<<<<
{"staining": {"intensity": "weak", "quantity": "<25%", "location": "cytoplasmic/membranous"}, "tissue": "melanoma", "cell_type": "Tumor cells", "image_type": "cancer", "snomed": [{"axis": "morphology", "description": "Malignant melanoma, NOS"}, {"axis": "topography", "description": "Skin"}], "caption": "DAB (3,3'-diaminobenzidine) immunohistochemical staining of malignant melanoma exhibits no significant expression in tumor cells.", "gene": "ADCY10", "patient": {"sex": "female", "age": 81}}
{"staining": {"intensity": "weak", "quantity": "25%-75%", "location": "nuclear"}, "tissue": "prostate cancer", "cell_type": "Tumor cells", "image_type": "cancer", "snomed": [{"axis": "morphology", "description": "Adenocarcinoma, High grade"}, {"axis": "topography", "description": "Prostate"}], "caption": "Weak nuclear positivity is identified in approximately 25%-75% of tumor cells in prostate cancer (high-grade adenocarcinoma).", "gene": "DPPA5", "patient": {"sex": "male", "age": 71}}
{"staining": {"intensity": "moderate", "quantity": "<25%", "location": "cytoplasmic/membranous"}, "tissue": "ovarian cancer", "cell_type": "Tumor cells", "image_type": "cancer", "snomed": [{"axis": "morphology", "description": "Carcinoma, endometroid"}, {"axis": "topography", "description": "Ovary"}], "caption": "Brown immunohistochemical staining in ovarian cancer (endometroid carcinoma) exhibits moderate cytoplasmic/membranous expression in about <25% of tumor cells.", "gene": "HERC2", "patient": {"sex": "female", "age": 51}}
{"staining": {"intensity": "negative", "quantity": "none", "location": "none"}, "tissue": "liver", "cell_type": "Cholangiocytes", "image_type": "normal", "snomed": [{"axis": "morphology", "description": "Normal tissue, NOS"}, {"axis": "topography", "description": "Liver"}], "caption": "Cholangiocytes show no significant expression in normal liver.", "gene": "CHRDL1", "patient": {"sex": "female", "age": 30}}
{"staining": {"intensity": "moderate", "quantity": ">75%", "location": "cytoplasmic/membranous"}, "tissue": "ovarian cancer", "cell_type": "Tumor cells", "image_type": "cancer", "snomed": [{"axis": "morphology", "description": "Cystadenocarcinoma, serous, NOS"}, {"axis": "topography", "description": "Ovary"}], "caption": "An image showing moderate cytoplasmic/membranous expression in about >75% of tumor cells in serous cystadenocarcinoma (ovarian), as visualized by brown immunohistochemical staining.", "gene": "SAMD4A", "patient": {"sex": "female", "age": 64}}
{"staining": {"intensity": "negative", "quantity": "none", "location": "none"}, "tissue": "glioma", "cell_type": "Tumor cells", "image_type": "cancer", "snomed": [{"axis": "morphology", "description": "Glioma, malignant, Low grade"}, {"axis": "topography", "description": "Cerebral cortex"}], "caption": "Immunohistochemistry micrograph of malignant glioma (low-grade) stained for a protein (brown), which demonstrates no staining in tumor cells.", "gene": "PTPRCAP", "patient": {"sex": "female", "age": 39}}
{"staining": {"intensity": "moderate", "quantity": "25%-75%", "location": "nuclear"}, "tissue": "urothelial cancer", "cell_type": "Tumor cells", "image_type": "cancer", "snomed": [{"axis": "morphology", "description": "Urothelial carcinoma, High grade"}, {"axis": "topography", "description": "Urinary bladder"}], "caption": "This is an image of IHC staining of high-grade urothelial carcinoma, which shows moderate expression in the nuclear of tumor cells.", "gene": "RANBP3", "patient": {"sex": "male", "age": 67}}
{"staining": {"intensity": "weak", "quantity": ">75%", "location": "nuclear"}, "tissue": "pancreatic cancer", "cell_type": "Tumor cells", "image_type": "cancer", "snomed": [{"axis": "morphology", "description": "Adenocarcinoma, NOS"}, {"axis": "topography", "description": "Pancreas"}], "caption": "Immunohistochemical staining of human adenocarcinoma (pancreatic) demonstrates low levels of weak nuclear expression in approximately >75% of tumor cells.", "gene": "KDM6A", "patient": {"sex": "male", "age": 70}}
>>>>
## [Requirement]
Please transcribe only the portion of the material that starts at the line containing "is an image" and runs through its last line, inclusive, exactly as given.

## [Response area]
{"staining": {"intensity": "moderate", "quantity": "25%-75%", "location": "nuclear"}, "tissue": "urothelial cancer", "cell_type": "Tumor cells", "image_type": "cancer", "snomed": [{"axis": "morphology", "description": "Urothelial carcinoma, High grade"}, {"axis": "topography", "description": "Urinary bladder"}], "caption": "This is an image of IHC staining of high-grade urothelial carcinoma, which shows moderate expression in the nuclear of tumor cells.", "gene": "RANBP3", "patient": {"sex": "male", "age": 67}}
{"staining": {"intensity": "weak", "quantity": ">75%", "location": "nuclear"}, "tissue": "pancreatic cancer", "cell_type": "Tumor cells", "image_type": "cancer", "snomed": [{"axis": "morphology", "description": "Adenocarcinoma, NOS"}, {"axis": "topography", "description": "Pancreas"}], "caption": "Immunohistochemical staining of human adenocarcinoma (pancreatic) demonstrates low levels of weak nuclear expression in approximately >75% of tumor cells.", "gene": "KDM6A", "patient": {"sex": "male", "age": 70}}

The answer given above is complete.